As John Hughes and I have indicated in the comments, the indices are meant to be taken modulo $n$. So for instance in the case of $n = 4$, the matrix $A$ we are talking about is $$ A = \pmatrix{&c_1\\&&c_2\\&&&c_3\\c_4} $$ with the blank entries equal to zero.
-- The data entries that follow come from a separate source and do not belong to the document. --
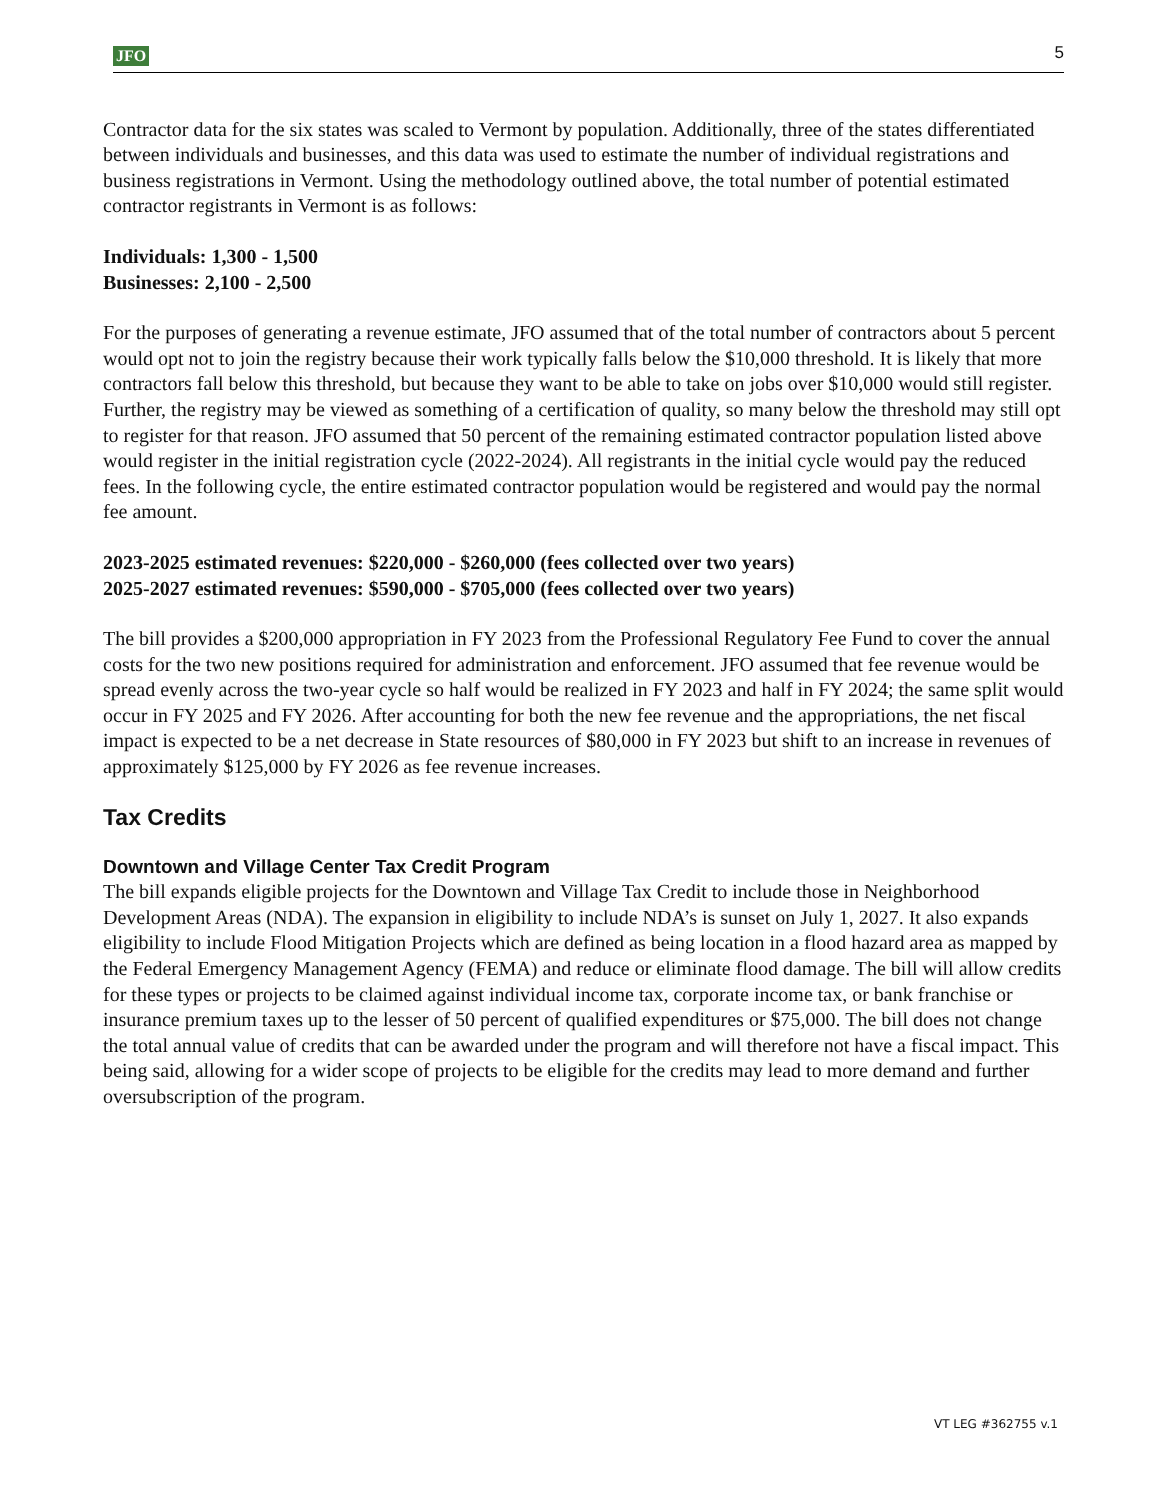JFO 5
Contractor data for the six states was scaled to Vermont by population. Additionally, three of the states differentiated between individuals and businesses, and this data was used to estimate the number of individual registrations and business registrations in Vermont. Using the methodology outlined above, the total number of potential estimated contractor registrants in Vermont is as follows:
Individuals: 1,300 - 1,500
Businesses: 2,100 - 2,500
For the purposes of generating a revenue estimate, JFO assumed that of the total number of contractors about 5 percent would opt not to join the registry because their work typically falls below the $10,000 threshold. It is likely that more contractors fall below this threshold, but because they want to be able to take on jobs over $10,000 would still register. Further, the registry may be viewed as something of a certification of quality, so many below the threshold may still opt to register for that reason. JFO assumed that 50 percent of the remaining estimated contractor population listed above would register in the initial registration cycle (2022-2024). All registrants in the initial cycle would pay the reduced fees. In the following cycle, the entire estimated contractor population would be registered and would pay the normal fee amount.
2023-2025 estimated revenues: $220,000 - $260,000 (fees collected over two years)
2025-2027 estimated revenues: $590,000 - $705,000 (fees collected over two years)
The bill provides a $200,000 appropriation in FY 2023 from the Professional Regulatory Fee Fund to cover the annual costs for the two new positions required for administration and enforcement. JFO assumed that fee revenue would be spread evenly across the two-year cycle so half would be realized in FY 2023 and half in FY 2024; the same split would occur in FY 2025 and FY 2026. After accounting for both the new fee revenue and the appropriations, the net fiscal impact is expected to be a net decrease in State resources of $80,000 in FY 2023 but shift to an increase in revenues of approximately $125,000 by FY 2026 as fee revenue increases.
Tax Credits
Downtown and Village Center Tax Credit Program
The bill expands eligible projects for the Downtown and Village Tax Credit to include those in Neighborhood Development Areas (NDA). The expansion in eligibility to include NDA’s is sunset on July 1, 2027. It also expands eligibility to include Flood Mitigation Projects which are defined as being location in a flood hazard area as mapped by the Federal Emergency Management Agency (FEMA) and reduce or eliminate flood damage. The bill will allow credits for these types or projects to be claimed against individual income tax, corporate income tax, or bank franchise or insurance premium taxes up to the lesser of 50 percent of qualified expenditures or $75,000. The bill does not change the total annual value of credits that can be awarded under the program and will therefore not have a fiscal impact. This being said, allowing for a wider scope of projects to be eligible for the credits may lead to more demand and further oversubscription of the program.
VT LEG #362755 v.1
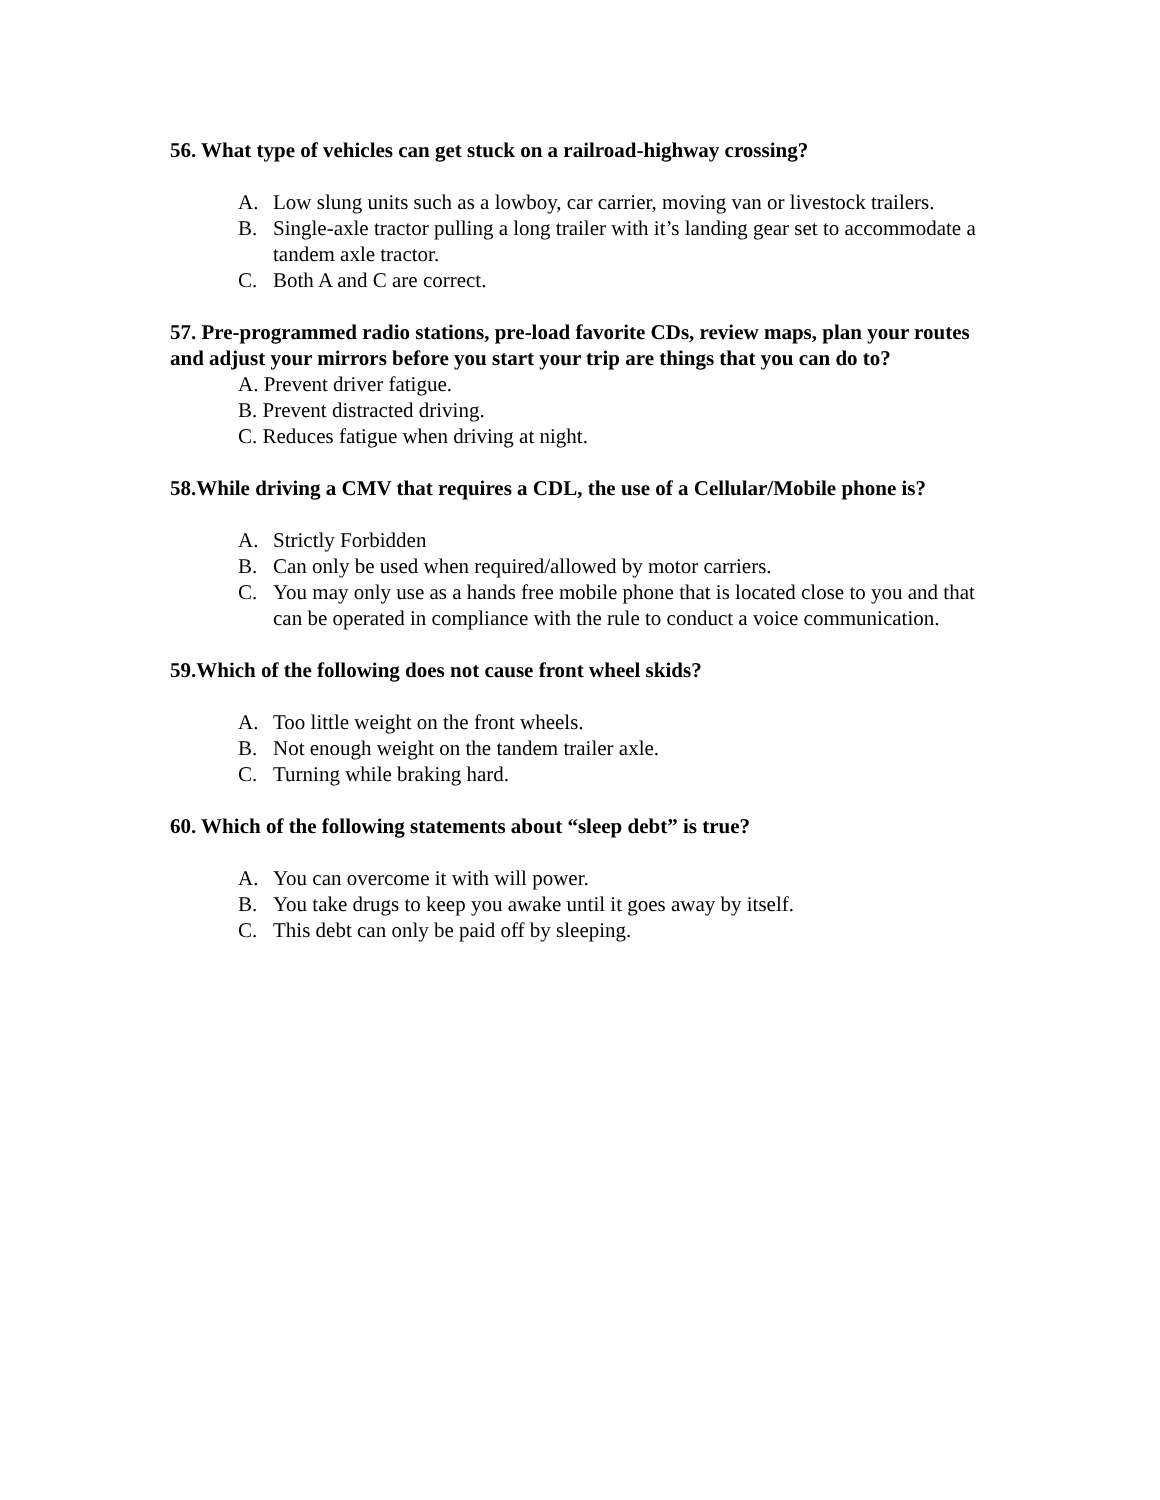56. What type of vehicles can get stuck on a railroad-highway crossing?
A. Low slung units such as a lowboy, car carrier, moving van or livestock trailers.
B. Single-axle tractor pulling a long trailer with it’s landing gear set to accommodate a tandem axle tractor.
C. Both A and C are correct.
57. Pre-programmed radio stations, pre-load favorite CDs, review maps, plan your routes and adjust your mirrors before you start your trip are things that you can do to?
A. Prevent driver fatigue.
B. Prevent distracted driving.
C. Reduces fatigue when driving at night.
58.While driving a CMV that requires a CDL, the use of a Cellular/Mobile phone is?
A. Strictly Forbidden
B. Can only be used when required/allowed by motor carriers.
C. You may only use as a hands free mobile phone that is located close to you and that can be operated in compliance with the rule to conduct a voice communication.
59.Which of the following does not cause front wheel skids?
A. Too little weight on the front wheels.
B. Not enough weight on the tandem trailer axle.
C. Turning while braking hard.
60. Which of the following statements about “sleep debt” is true?
A. You can overcome it with will power.
B. You take drugs to keep you awake until it goes away by itself.
C. This debt can only be paid off by sleeping.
With that established, the steps in the solution make sense; we need only verify that $\det(I - A) = 1-c$. That is, we need to compute the determinant of $$ I - A = \pmatrix{1&-c_1\\&1&-c_2\\&&\ddots&\ddots\\ &&&&-c_{n-1}\\-c_n&&&&1}. $$ If we use the Laplace expansion along the final row, we have $$ \det(I - A) = (-1)^{n-1}\cdot (-c_n) \det(M_1) + 1 \cdot \det(M_2), $$ where $$ M_1 = \pmatrix{-c_1\\1&-c_2\\&\ddots&\ddots\\ &&&-c_{n-2}\\ &&&1&-c_{n-1}}, \\ M_2 = \pmatrix{1&-c_1 \\ & 1&-c_2\\ &&\ddots&\ddots\\&&&&-c_{n-2} \\ &&&&1}. $$ Because $M_1$ and $M_2$ are lower and upper triangular respectively, we quickly find that $\det(M_1) = (-1)^{n-1} c_1 \dots c_{n-1}$ and $\det(M_2) = 1$. The conclusion follows.